In an interview published by the Pakistani newspaper The News, Mullah Jalaluddin Haqqani said about 25 Taliban soldiers have been "martyred" in the U.S.-led air campaign, which began Oct. 7 to force the Afghans to hand over terrorist suspect Osama bin Laden.

"We are eagerly awaiting the American troops to land on our soil, where we will deal with them in our own way," Haqqani was quoted as saying. "I tell you the Soviets were a brave enemy and their soldiers could withstand tough conditions. The Americans are creatures of comfort. They will not be able to sustain the harsh conditions that await them."

Haqqani, a veteran of the 1979-1989 war against the Soviet Union, is the commander of the Taliban forces in southern Afghanistan. The News said it spoke to him in an undisclosed location in Pakistan.
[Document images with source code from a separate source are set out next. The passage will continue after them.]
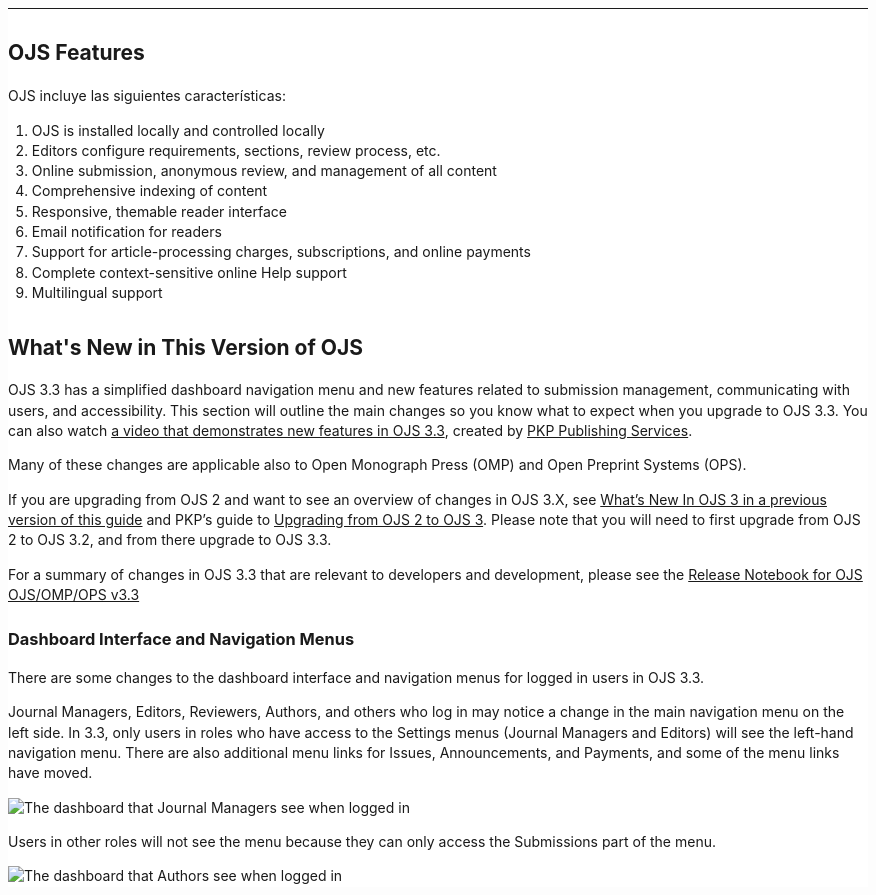 <hr />

## OJS Features

OJS incluye las siguientes características:

1. OJS is installed locally and controlled locally
2. Editors configure requirements, sections, review process, etc.
3. Online submission, anonymous review, and management of all content
4. Comprehensive indexing of content
5. Responsive, themable reader interface
6. Email notification for readers
7. Support for article-processing charges, subscriptions, and online payments
8. Complete context-sensitive online Help support
9. Multilingual support

## What's New in This Version of OJS

OJS 3.3 has a simplified dashboard navigation menu and new features related to submission management, communicating with users, and accessibility. This section will outline the main changes so you know what to expect when you upgrade to OJS 3.3. You can also watch [a video that demonstrates new features in OJS 3.3](https://youtu.be/3D_hS4Bd-Y8), created by [PKP Publishing Services](https://pkpservices.sfu.ca).

Many of these changes are applicable also to Open Monograph Press (OMP) and Open Preprint Systems (OPS).

If you are upgrading from OJS 2 and want to see an overview of changes in OJS 3.X, see [What’s New In OJS 3 in a previous version of this guide](https://docs.pkp.sfu.ca/learning-ojs/3.1/en/introduction#whats-new-in-ojs-3) and PKP’s guide to [Upgrading from OJS 2 to OJS 3](https://docs.pkp.sfu.ca/upgrading-ojs-2-to-3/). Please note that you will need to first upgrade from OJS 2 to OJS 3.2, and from there upgrade to OJS 3.3.

For a summary of changes in OJS 3.3 that are relevant to developers and development, please see the [Release Notebook for OJS OJS/OMP/OPS v3.3](https://docs.pkp.sfu.ca/dev/release-notebooks/en/3.3-release-notebook)

### Dashboard Interface and Navigation Menus

There are some changes to the dashboard interface and navigation menus for logged in users in OJS 3.3.

Journal Managers, Editors, Reviewers, Authors, and others who log in may notice a change in the main navigation menu on the left side. In 3.3, only users in roles who have access to the Settings menus (Journal Managers and Editors) will see the left-hand navigation menu. There are also additional menu links for Issues, Announcements, and Payments, and some of the menu links have moved.

![The dashboard that Journal Managers see when logged in](./assets/learning-ojs-3.3-navigation-menu-dashboard-jm.png)

Users in other roles will not see the menu because they can only access the Submissions part of the menu.

![The dashboard that Authors see when logged in](./assets/learning-ojs-3.3-navigation-menu-dashboard-author.png)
Members of Haqqani's family live in Pakistan, but the newspaper did not say why he was here. The Pakistani foreign ministry spokesman, Riaz Mohammed Khan, said Haqqani was here as part of consultations on prospects for a broad-based, post-Taliban government in Afghanistan and had met with senior Pakistani officials.

In the interview, however, Haqqani gave no indication he and other Taliban figures were ready to step down despite the U.S. onslaught.

"We have so far held on to our defenses," Haqqani said. "The military strikes have failed miserably to inflict any serious or crippling damage to our defense."

Haqqani said not a single key figure of the Taliban or bin Laden's al-Qaida leadership had been killed; "however, about 25 Taliban soldiers have been martyred."

The interview was published on the same day that Pentagon officials said about 100 U.S. Army Rangers and other special troops raided a Taliban camp in southern Afghanistan.

The Pentagon did not mention any hostile contact with Taliban forces but said an American helicopter on standby for search-and-rescue crashed in Pakistan, killing two U.S. troops.